(Exercise instructions) Copy, from the material below, each line that contains the word "sent".
##### Records supplied
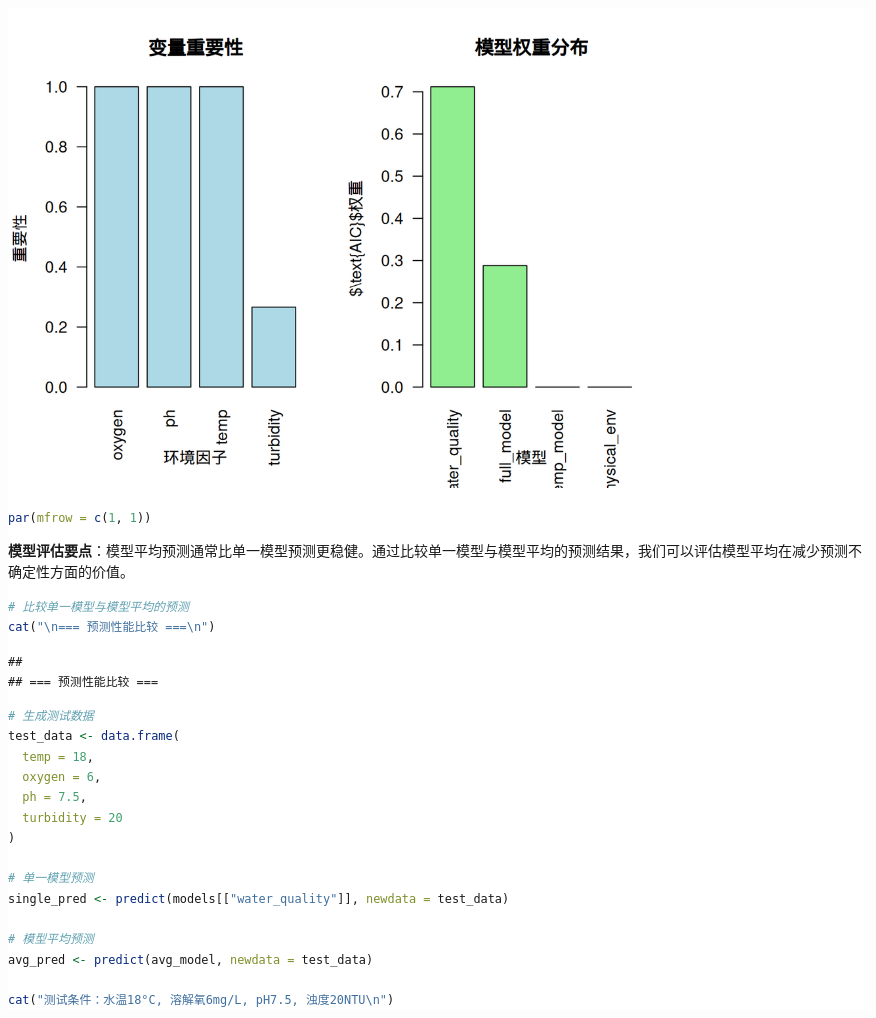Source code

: <img src="09-modeling_and_prediction_part2_files/figure-html/unnamed-chunk-7-1.png" width="672" />

``` r
par(mfrow = c(1, 1))
```

**模型评估要点**：模型平均预测通常比单一模型预测更稳健。通过比较单一模型与模型平均的预测结果，我们可以评估模型平均在减少预测不确定性方面的价值。


``` r
# 比较单一模型与模型平均的预测
cat("\n=== 预测性能比较 ===\n")
```

```
## 
## === 预测性能比较 ===
```

``` r
# 生成测试数据
test_data <- data.frame(
  temp = 18,
  oxygen = 6,
  ph = 7.5,
  turbidity = 20
)

# 单一模型预测
single_pred <- predict(models[["water_quality"]], newdata = test_data)

# 模型平均预测
avg_pred <- predict(avg_model, newdata = test_data)

cat("测试条件：水温18°C, 溶解氧6mg/L, pH7.5, 浊度20NTU\n")
```
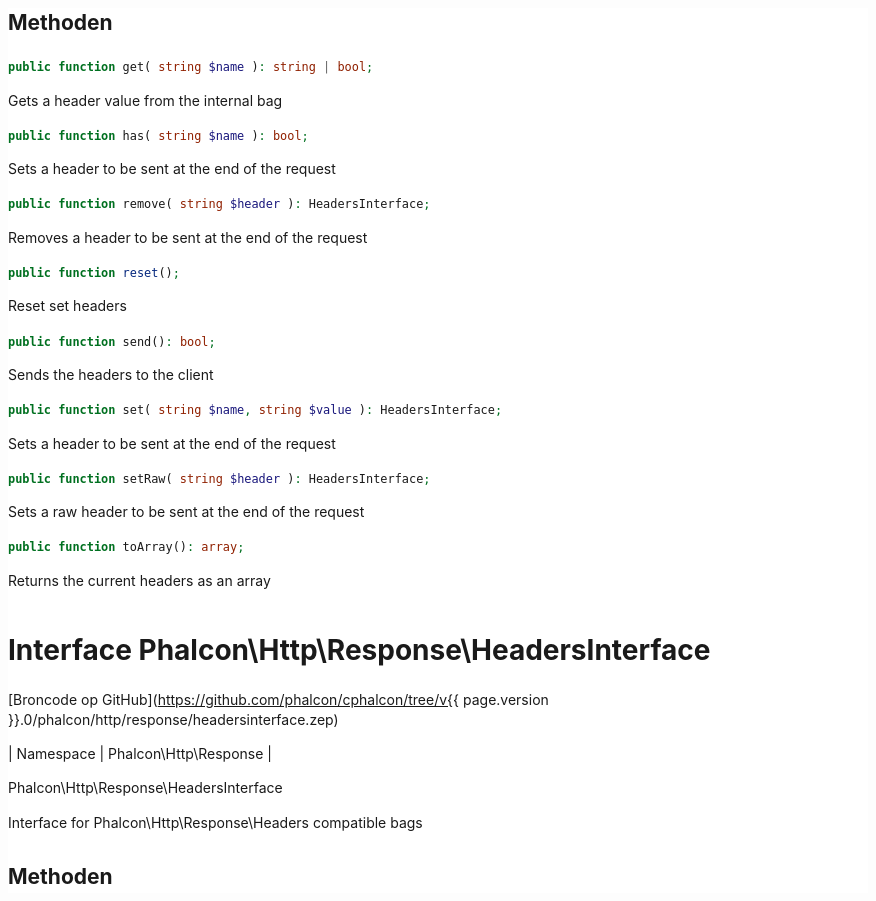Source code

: ## Methoden

```php
public function get( string $name ): string | bool;
```

Gets a header value from the internal bag

```php
public function has( string $name ): bool;
```

Sets a header to be sent at the end of the request

```php
public function remove( string $header ): HeadersInterface;
```

Removes a header to be sent at the end of the request

```php
public function reset();
```

Reset set headers

```php
public function send(): bool;
```

Sends the headers to the client

```php
public function set( string $name, string $value ): HeadersInterface;
```

Sets a header to be sent at the end of the request

```php
public function setRaw( string $header ): HeadersInterface;
```

Sets a raw header to be sent at the end of the request

```php
public function toArray(): array;
```

Returns the current headers as an array

<h1 id="http-response-headersinterface">Interface Phalcon\Http\Response\HeadersInterface</h1>

[Broncode op GitHub](https://github.com/phalcon/cphalcon/tree/v{{ page.version }}.0/phalcon/http/response/headersinterface.zep)

| Namespace | Phalcon\Http\Response |

Phalcon\Http\Response\HeadersInterface

Interface for Phalcon\Http\Response\Headers compatible bags

## Methoden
##########
(Answer to this task)
Sets a header to be sent at the end of the request
Removes a header to be sent at the end of the request
Sets a header to be sent at the end of the request
Sets a raw header to be sent at the end of the request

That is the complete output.